Oxytocin receptor is a potential biomarker of the hyporesponsive HPA axis subtype of PTSD and might be modulated by HPA axis reactivity traits in humans and mice

Abstract

This study aimed to identify yet unavailable blood biomarkers for the responsive and the hyporesponsive hypothalamic-pituitary-adrenal (HPA) axis subtypes of posttraumatic stress disorder (PTSD). As, I, we recently discovered the intranasal neuropeptide oxytocin to reduce experimentally provoked PTSD symptoms, II, expression of its receptor (OXTR) has hitherto not been assessed in PTSD patients, and III, oxytocin and OXTR have previously been related to the HPA axis, we considered both as suitable candidates. During a Trier Social Stress Test (TSST), we compared serum oxytocin and blood OXTR mRNA concentrations between female PTSD patients, their HPA axis reactivity subtypes and sex and age-matched healthy controls (HC). At baseline, both candidates differentiated the hyporesponsive HPA axis subtype from HC, however, only baseline OXTR mRNA discriminated also between subtypes.
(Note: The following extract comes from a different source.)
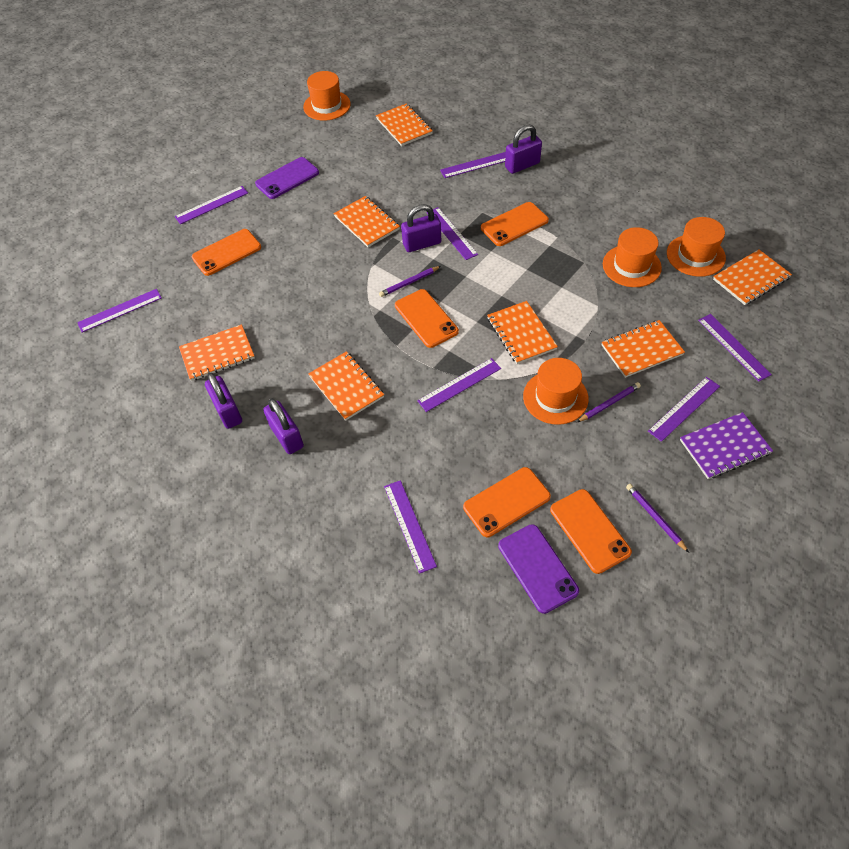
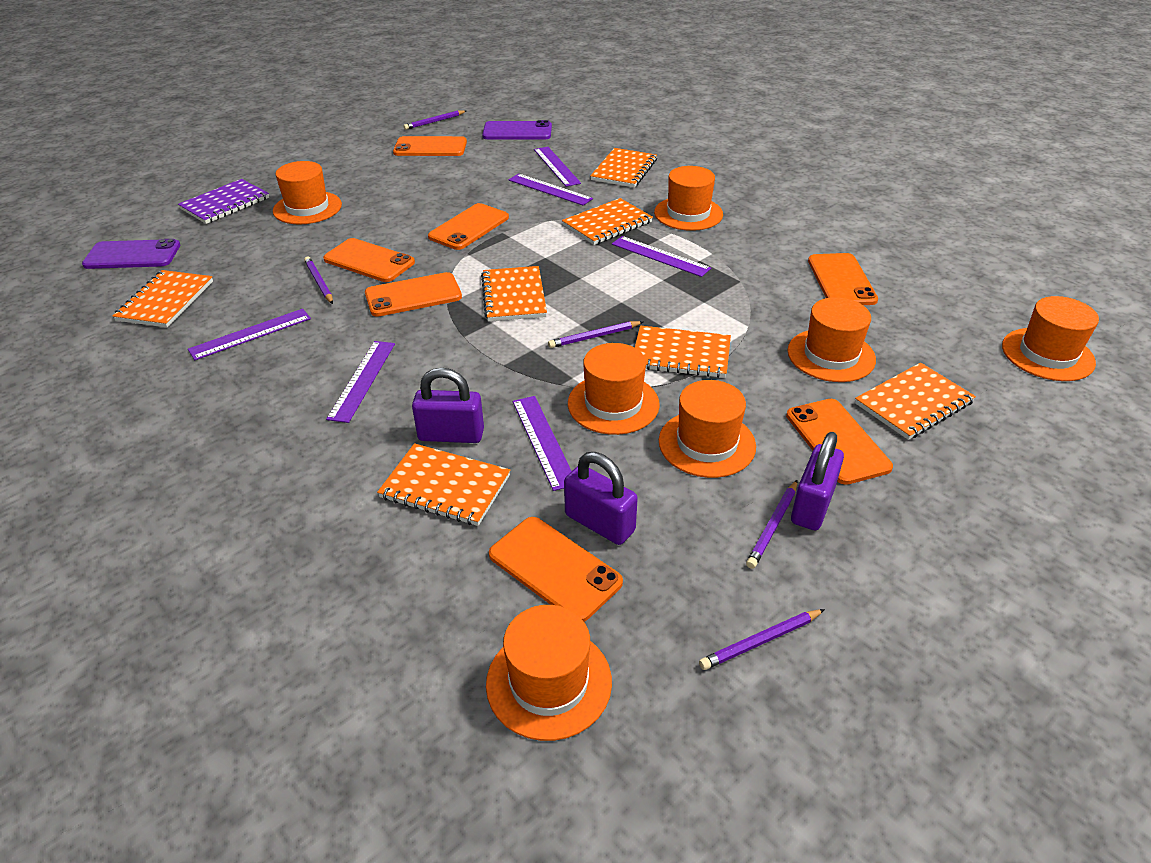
orange hat: 4 -> 7
orange phone: 5 -> 7
purple padlock: 4 -> 3
purple pencil: 3 -> 5
purple ruler: 8 -> 6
Furthermore, in the hyporesponsive HPA axis subgroup, OXTR mRNA levels correlated with PTSD symptoms and changed markedly during the TSST. To assess the influence of (traumatic) stress on the cerebral expression of oxytocin and its receptor and to test their suitability as biomarkers for the mouse PTSD-like syndrome, we then analyzed oxytocin, its mRNA (Oxt) and Oxtr mRNA in three relevant brain regions and Oxt in blood of a PTSD mouse model. To further explore the HPA axis reactivity subtype dependency of OXTR, we compared cerebral OXTR protein expression between mice exhibiting two different HPA axis reactivity traits, i.e., FK506 binding protein 51 knockout vs. wildtype mice. In summary, blood OXTR mRNA emerged as a potential biomarker of the hyporesponsive HPA axis PTSD subtype and prefrontal cortical Oxtr and Oxt of the mouse PTSD-like syndrome. Moreover, we found first translational evidence for a HPA axis responsivity trait-dependent regulation of OXTR expression. The lack of a cohort of the (relatively rare) hyporesponsive HPA axis subtype of HC is a limitation of our study.